Franck Venaille, Possibles n° 38, novembre 2018

Franck Venaille
Le contemporain de ce numéro de novembre 2018

Requiem de guerre

Parfois la nuit nos rêves comme des frères douloureux s’allongent sur notre lit. Mausissant les officiers de tout grade, de toute envergure qui, selon l’intensité des combats, leur font hanches lourdes, mains raides, voix brisé, tout compte fait : la vie à l’envers quoi !

Autour de la nuit vous transfigurez notre vie. Elle était profonde. Elle ne craignait rien avec ses passants mystérieux, ses tirs à l’arc, la facilité avec laquelle elle accueillait les belles voyageuses. Qu’en est-il aujourd’hui ?

Nous nous débattons dans nos cauchemars.

Ils collent. Ils salissent. Ils mettent de côté les vêtements de séduction, vautrés, épars à terre, rien que pour le plaisir de se faire mal voir des aides-soignants.
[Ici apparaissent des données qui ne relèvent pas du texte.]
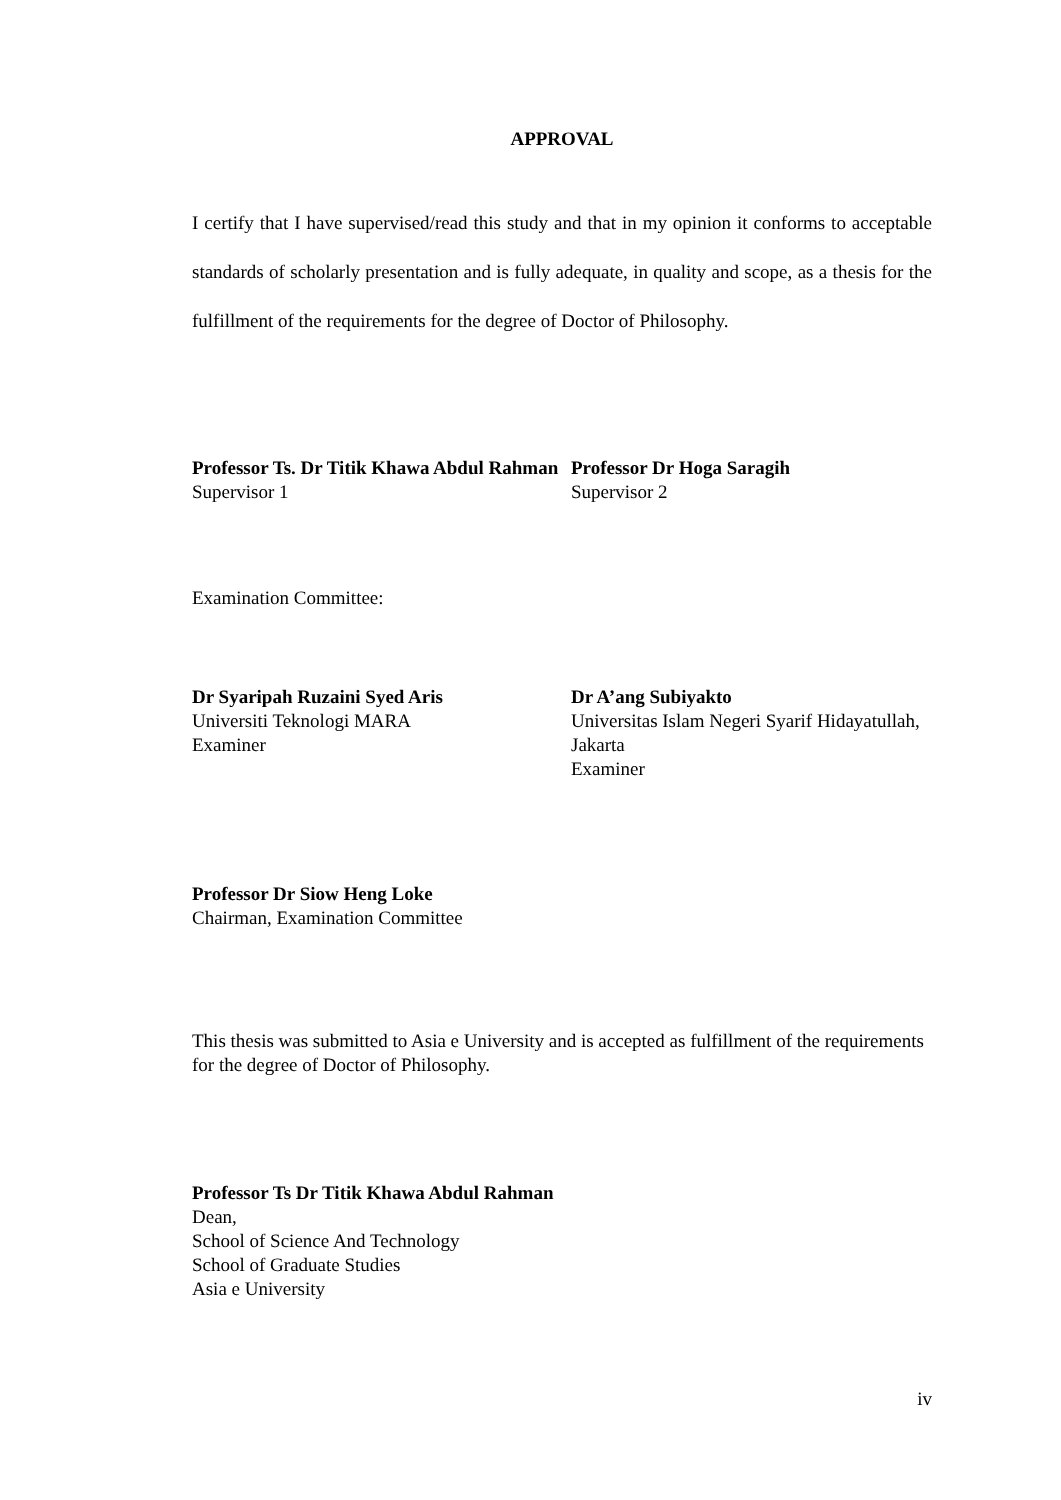APPROVAL
I certify that I have supervised/read this study and that in my opinion it conforms to acceptable standards of scholarly presentation and is fully adequate, in quality and scope, as a thesis for the fulfillment of the requirements for the degree of Doctor of Philosophy.
Professor Ts. Dr Titik Khawa Abdul Rahman
Supervisor 1
Professor Dr Hoga Saragih
Supervisor 2
Examination Committee:
Dr Syaripah Ruzaini Syed Aris
Universiti Teknologi MARA
Examiner
Dr A’ang Subiyakto
Universitas Islam Negeri Syarif Hidayatullah, Jakarta
Examiner
Professor Dr Siow Heng Loke
Chairman, Examination Committee
This thesis was submitted to Asia e University and is accepted as fulfillment of the requirements for the degree of Doctor of Philosophy.
Professor Ts Dr Titik Khawa Abdul Rahman
Dean,
School of Science And Technology
School of Graduate Studies
Asia e University
iv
La nuit ! On se mangerait les doigts pour lui plaisir. Ah ! Qu’elle efface nos peurs, le sentiment de mal-être dans le lit haut !

La nuit ! Qu’elle devienne artificielle.

Comme elle l’est déjà dans l’atelier des prothèses du rez-de-chaussée.

La nuit est définitivement trop aimée par ceux que nous n’aimons pas.